Attribute 'datatype' indicates the type of a property and is limited to xsd-datatypes (e.g. 'xsd:string',
'xsd:boolean', 'xsd:integer', 'xsd:decimal', 'xsd:float', 'xsd:double', 'xsd:date', 'xsd:anyURI'). Attribute
'applies_to' indicates the item to which a property applies to (e.g. 'node' for the parent node of a clade,
'parent_branch' for the parent branch of a clade). Attribute 'id_ref' allows to attached a property
specifically to one element (on the xml-level). Optional attribute 'unit' is used to indicate the unit of
the property. An example: <property datatype="xsd:integer" ref="NOAA:depth" applies_to="clade"
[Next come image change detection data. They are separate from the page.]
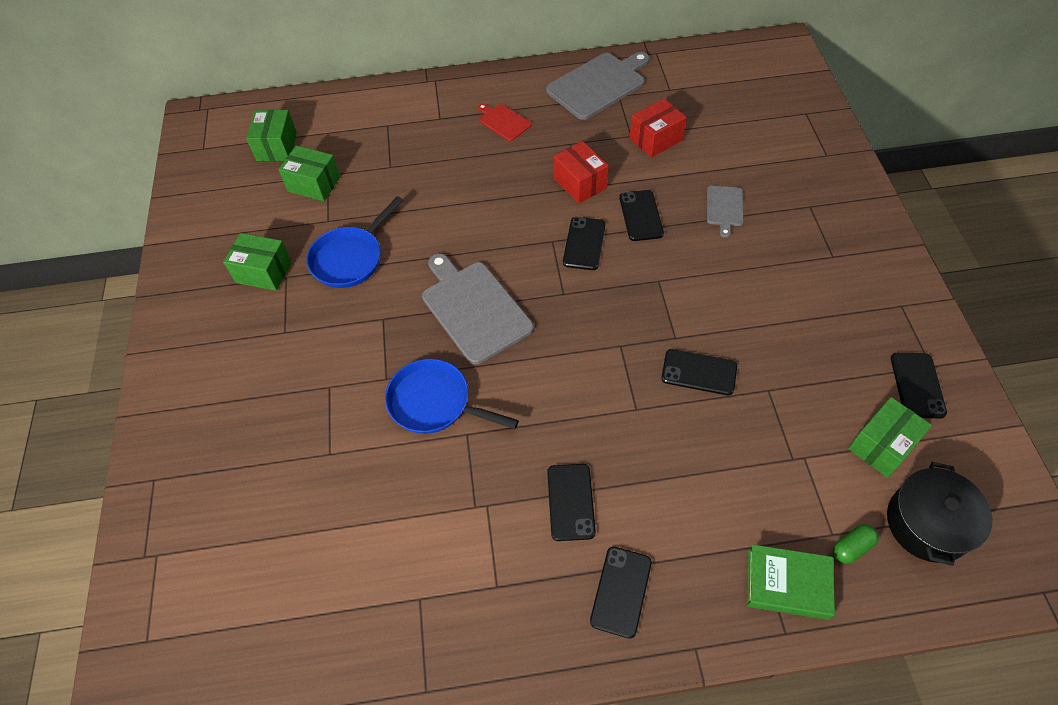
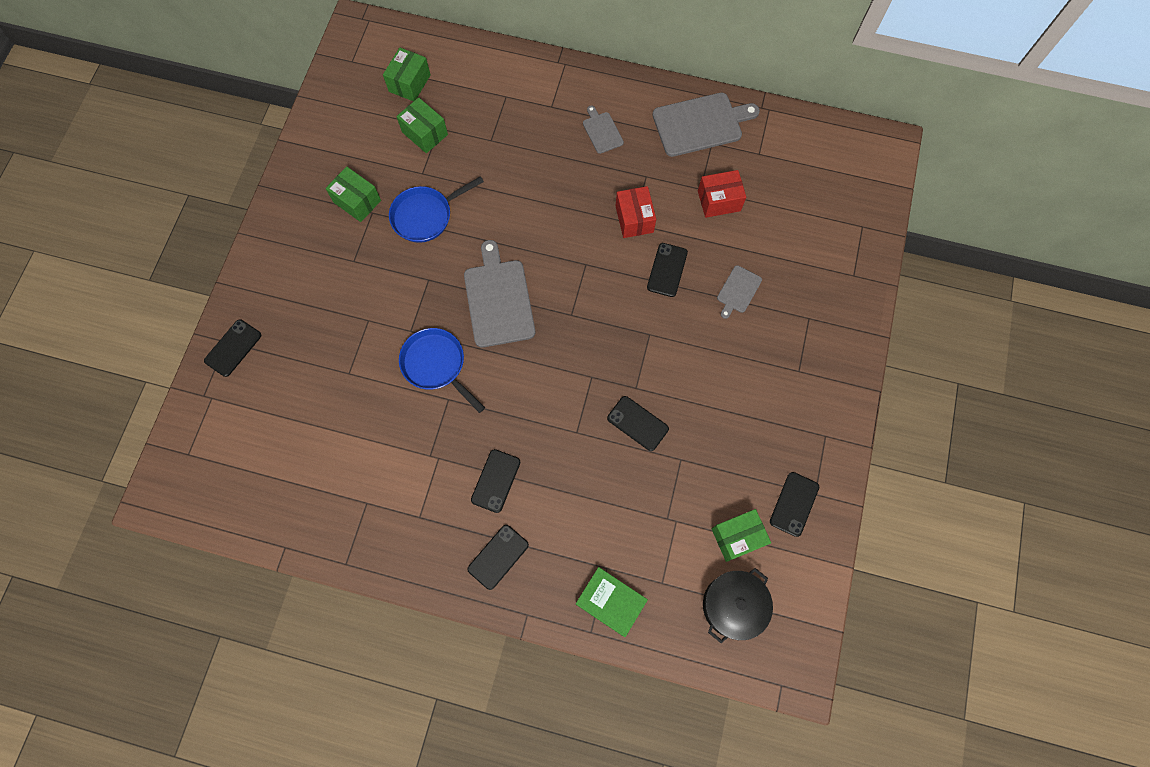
camera: 20 degrees right, 15 degrees up
red cutting board [478,104,531,141] -> grey cutting board [583,105,624,154]
black phone [563,217,605,270] -> black phone moved to [204,319,261,377]
green capsule [833,524,879,564] -> none

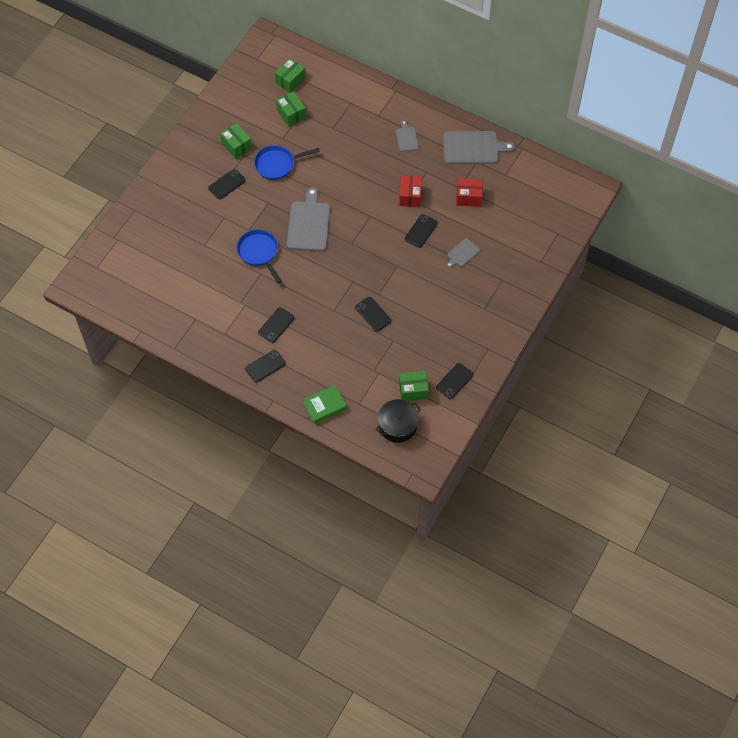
camera: 15 degrees right, 10 degrees down
black phone [204,319,261,377] -> black phone moved to [208,169,246,199]
green book [576,567,648,637] -> green book turned 75 degrees counterclockwise [303,385,347,424]

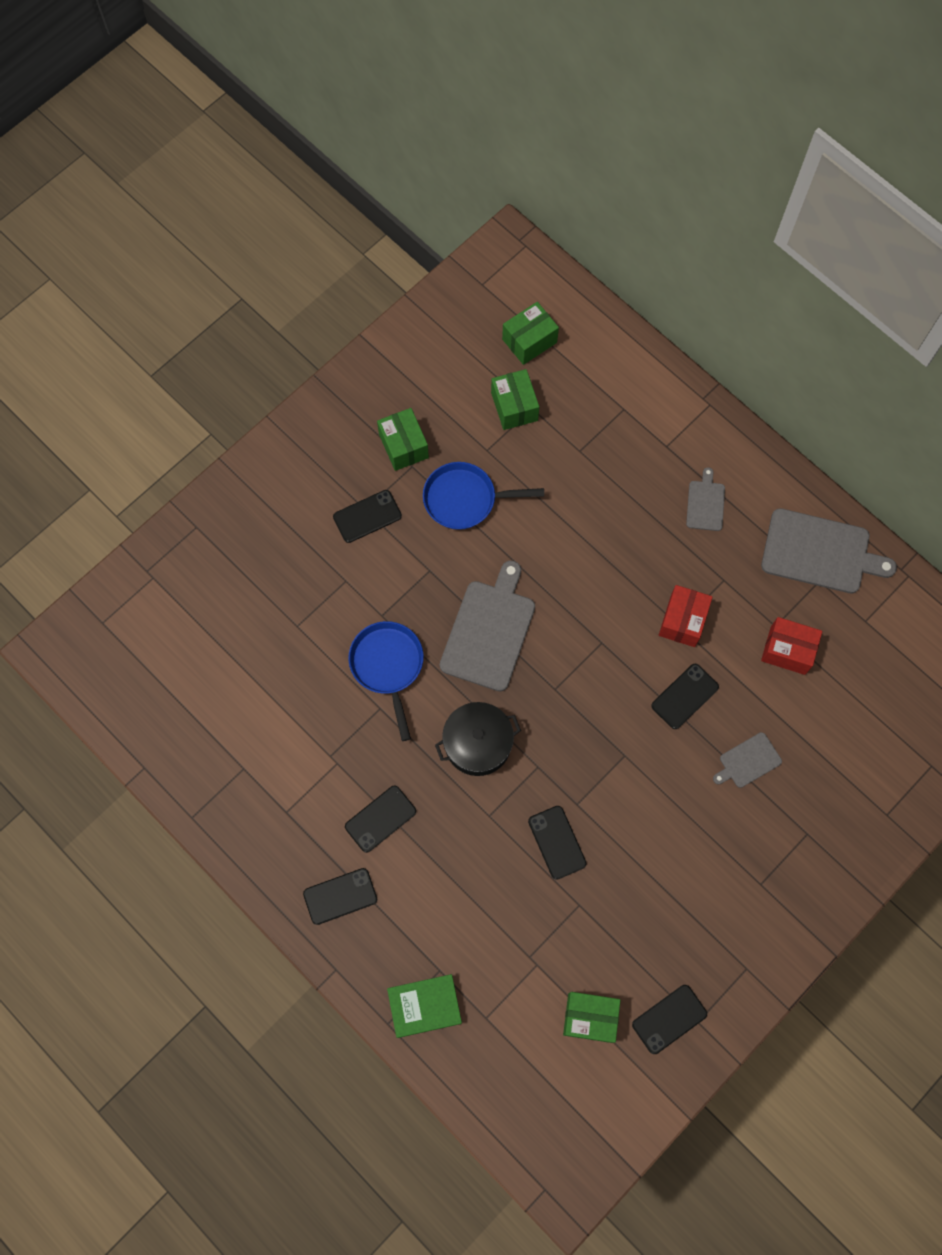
camera: 15 degrees right, 10 degrees up
black pot [375,399,421,443] -> black pot moved to [435,702,521,776]

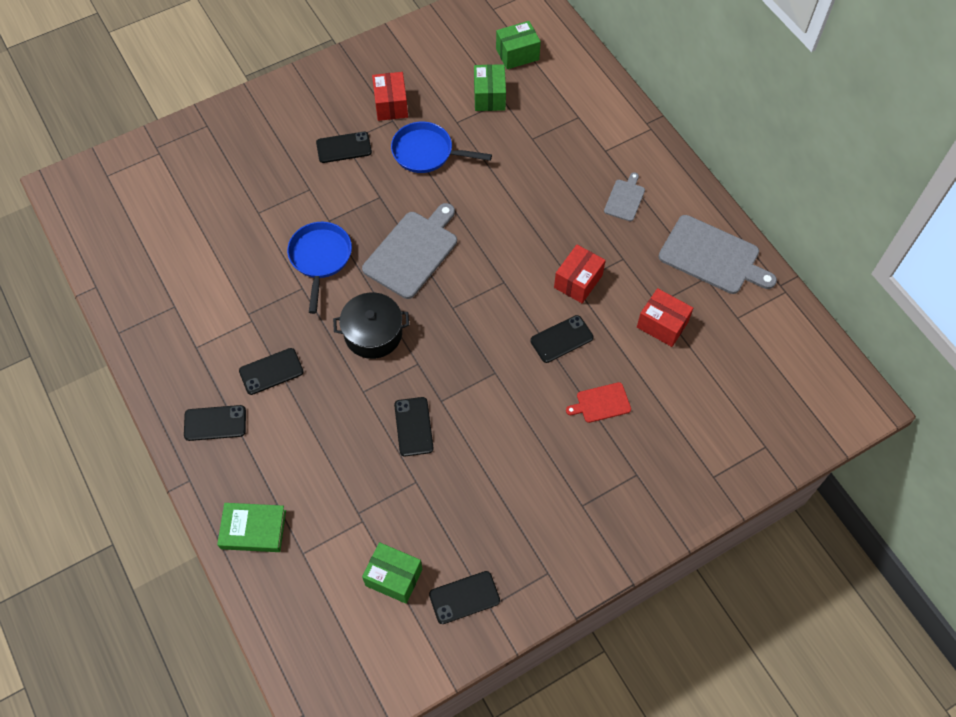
camera: 15 degrees right, 10 degrees down
green box [377,408,429,471] -> red box [372,72,408,121]
grey cutting board [713,732,782,788] -> red cutting board [566,382,631,423]

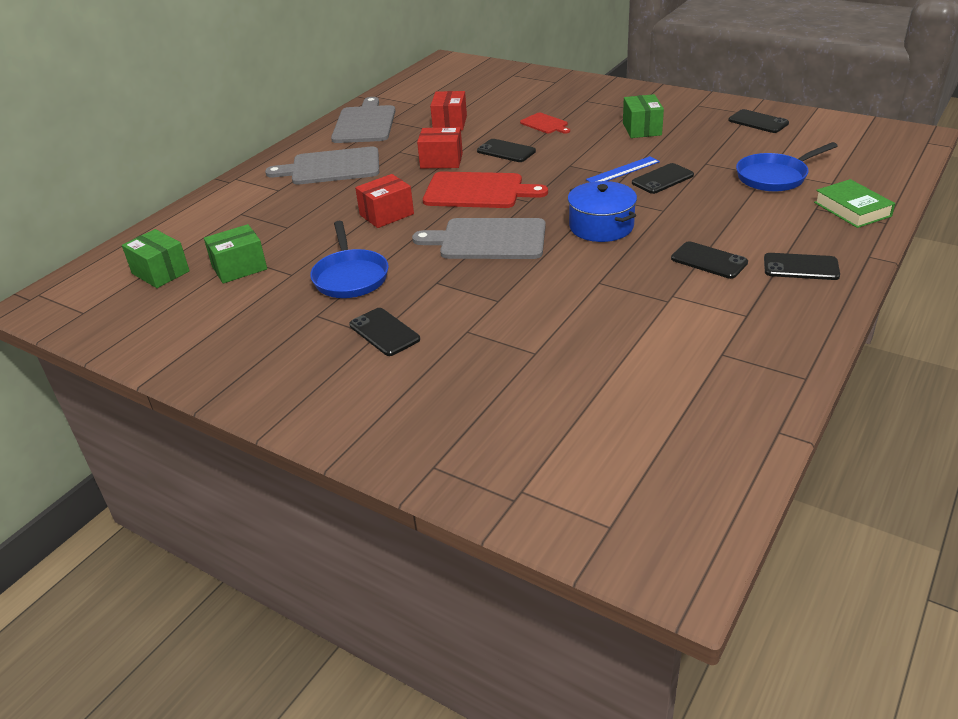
camera: 115 degrees left, 25 degrees down
black phone [184,405,246,441] -> black phone turned 45 degrees counterclockwise [764,253,840,280]
blue pan [287,222,352,314] -> blue pan moved to [736,142,837,192]
black pot [333,293,409,359] -> blue pot [568,181,637,242]
green box [362,542,422,604] -> green box moved to [623,94,664,138]
red box [372,72,408,121] -> red box moved to [355,174,414,228]
grey cutting board [604,172,645,221] -> grey cutting board [265,146,379,184], size x1.94
none -> red cutting board [423,171,548,208]
none -> blue ruler [586,156,660,182]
unit="METRIC:m"> 200 </property>
A uniform resource identifier. In general, this is expected to be an URL (for example, to
link to an image on a website, in which case the 'type' attribute might be 'image' and 'desc' might be
'image of a California sea hare').
A general purpose confidence element. For example this can be used to express the bootstrap
support value of a clade (in which case the 'type' attribute is 'bootstrap').
A general purpose identifier element. Allows to indicate the provider (or authority) of an
identifier.
The geographic distribution of the items of a clade (species, sequences), intended for
phylogeographic applications. The location can be described either by free text in the 'desc' element and/or
by the coordinates of one or more 'Points' (similar to the 'Point' element in Google's KML format) or by
'Polygons'.
The coordinates of a point with an optional altitude (used by element 'Distribution').
Required attributes are the 'geodetic_datum' used to indicate the geodetic datum (also called 'map datum',
for example Google's KML uses 'WGS84'). Attribute 'alt_unit' is the unit for the altitude (e.g. 'meter').
A polygon defined by a list of 'Points' (used by element 'Distribution').
A date associated with a clade/node. Its value can be numerical by using the 'value' element
and/or free text with the 'desc' element' (e.g. 'Silurian'). If a numerical value is used, it is recommended
to employ the 'unit' attribute to indicate the type of the numerical value (e.g. 'mya' for 'million years
ago'). The elements 'minimum' and 'maximum' are used the indicate a range/confidence
interval
This indicates the color of a clade when rendered (the color applies to the whole clade
unless overwritten by the color(s) of sub clades).
This is used to express a typed relationship between two sequences. For example it could be
used to describe an orthology (in which case attribute 'type' is 'orthology').
This is used to express a typed relationship between two clades. For example it could be
used to describe multiple parents of a clade.